Lightweight PaaS on the NCI OpenStack Cloud
National Computational Infrastructure (NCI), Australia's peak High-Performance Computing facility, will be hosting a High Performance node of the National eResearch Collaboration Tools And Resources (NeCTAR) "National Research Cloud". This is an OpenStack-based cloud supporting world-class research by academics across Australia. However, plain IaaS is a bit too "raw" for most researchers, so we have developed a lightweight PaaS to augment our OpenStack deployment. The system is integrated with LDAP and manages instances with Puppet manifests in git repositories, along with some supporting scripts.
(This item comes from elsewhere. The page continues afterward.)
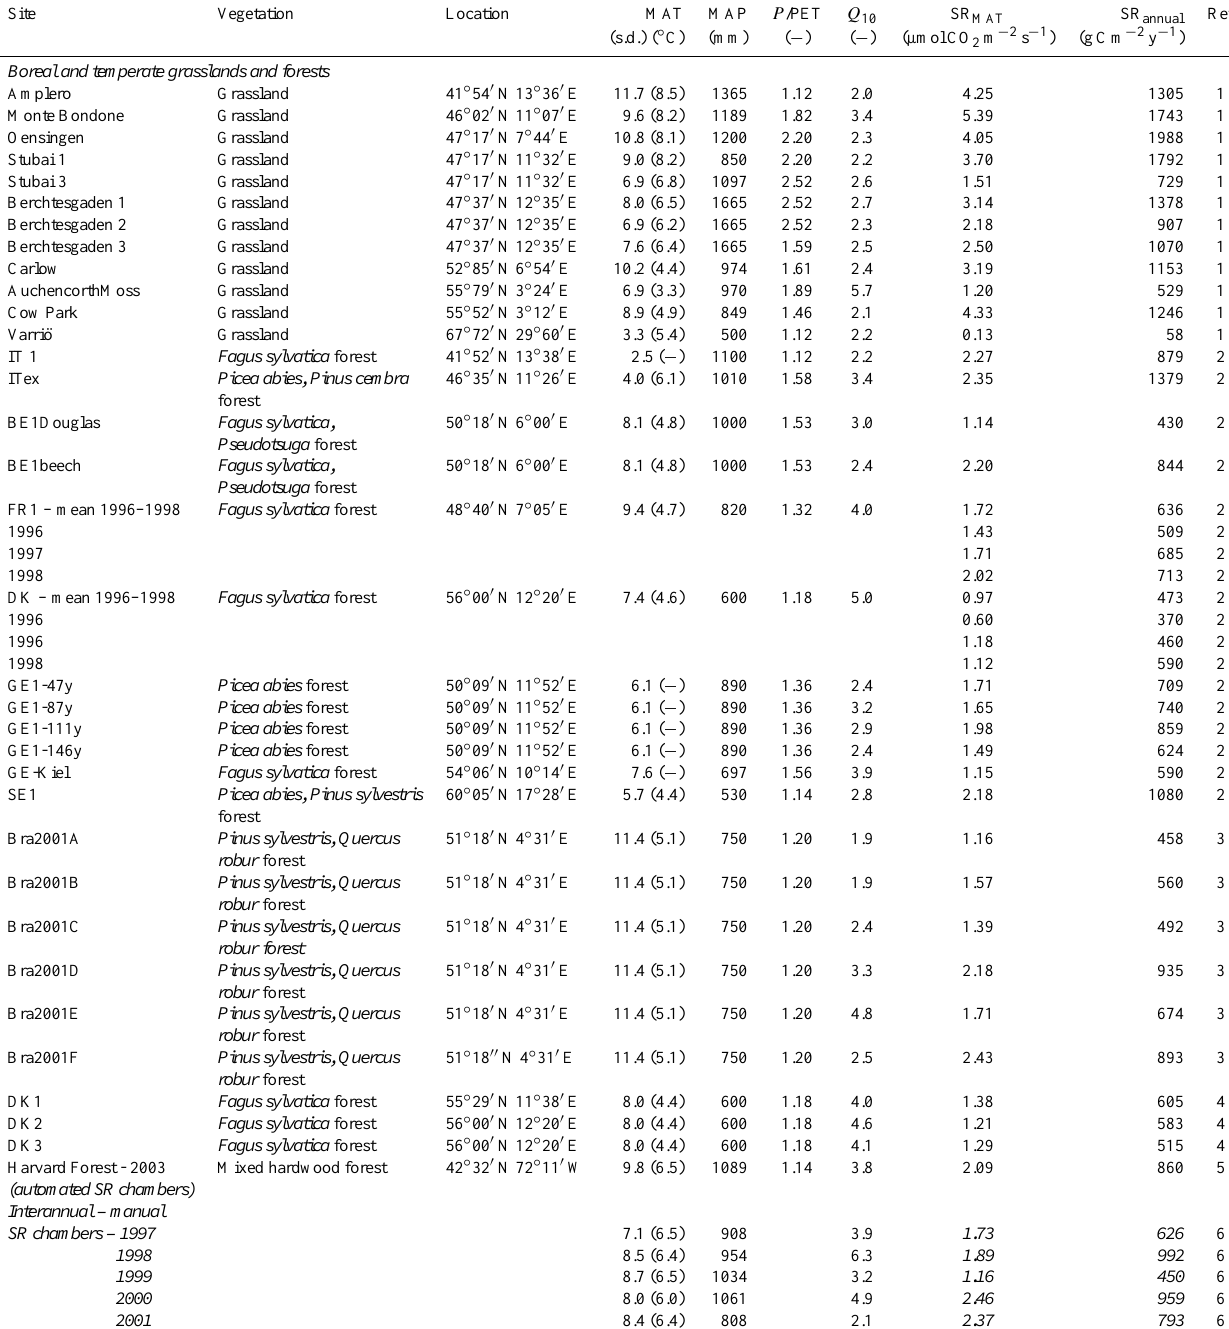
Table 1. Vegetation type, location, mean and standard deviation of annual soil temperature (as based on daily means), mean annual precip- itation (MAP), ratio of precipitation/potential evapotranspiration ( P /PET), as extracted from a global grid model, Q 10 of soil respiration, soil respiration at mean annual temperature (SR MAT – wet season values are set in italics) and annual soil respiration (SR annual ) for the sites included in this study. Sources: 1 ...Bahn et al., 2008; 2...Janssens et al., 2001 and 2003; 3...Curiel Yuste et al., 2004; 4...Janssens and Pilegaard, 2003; 5...Savage et al., 2009; 6...Davidson et al. 2006c, and some additional unpublished data from Savage and David- son; 7...Davidson et al., 2006b, and some additional unpublished data from Savage and Davidson; 8...Roupsard and Epron, unpublished ; 9...Salimon et al., 2004; 10...Davidson et al., 2008; 11...Davidson et al., 2000; 12...Nouvellon and Epron, unpublished; 13...Nouvellon and Epron, unpublished; 14...Misson, unpublished; 15...Gimeno et al., unpublished; 16...Tang and Baldocchi, 2005; 17...Wieser et al., 2009; 18...Carbone and Trumbore, unpublished; 19...Vargas and Allen, 2008; 20...Gr¨unzweig et al., 2009; 21...Talmon and Gr¨unzweig,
This presentation will cover the main features of our setup, including: how we use Puppet across a multi-tenant situation; using git and gitolite to host Puppet manifests, allowing collaboration on Puppet setups while keeping sensitive configs private; and our nova-boot wrapper script and userdata helper script, which automate the application of the Puppet repository to instances and ensures they are kept in sync. If time permits, a brief demo may be given of cloning a repository, starting an instance from it, and then adjusting the configuration for that instance.
Kevin Pulo is an Academic Consultant and Systems Programmer at NCI (National Computational Infrastructure), located at ANU, where he works on scientific computing, information visualisation and HPC systems. He completed his PhD in the field of Information Visualisation at the University of Sydney and National ICT Australia (NICTA) in 2004. His interests include information visualisation (particularly interactive and animated visualisations), parallel programming, HPC system and package management.
Enabling Compute Clusters atop OpenStack
Infrastructure-as-a-Service model has showcased it's ability to transform how access to compute resources is realized; it delivered on the notion of Infrastructure-as-Code and enabled a new wave of compute adaptability. However, many workload still execute only in a more structured and traditional cluster computing environment where jobs are handed off to a job manager and possibly executed in parallel. We have been deloping CloudMan (usecloudman.org) as a versatile solution for enabling and managing compute clusters in cloud environments via a simple web interface or an API. In this talk, we will present CloudMan and the context in which it is currently being used on NeCTAR, Australia's national cloud.
Enis is a research scientist at the University of Melbourne, Victorian Life Sciences Computation Initiative (VLSCI) working as a technical lead on the Genomics Virtual Laboratory project. He leads the CloudMan project (usecloudman.org) and is part of the Galaxy Team (usegalaxy.org). He has a background in distributed computing and has been working with cloud technologies for the past three years during which he has developed CloudMan and contributed to a range of other open source projects (CloudBioLinux, BioBlend, Galaxy).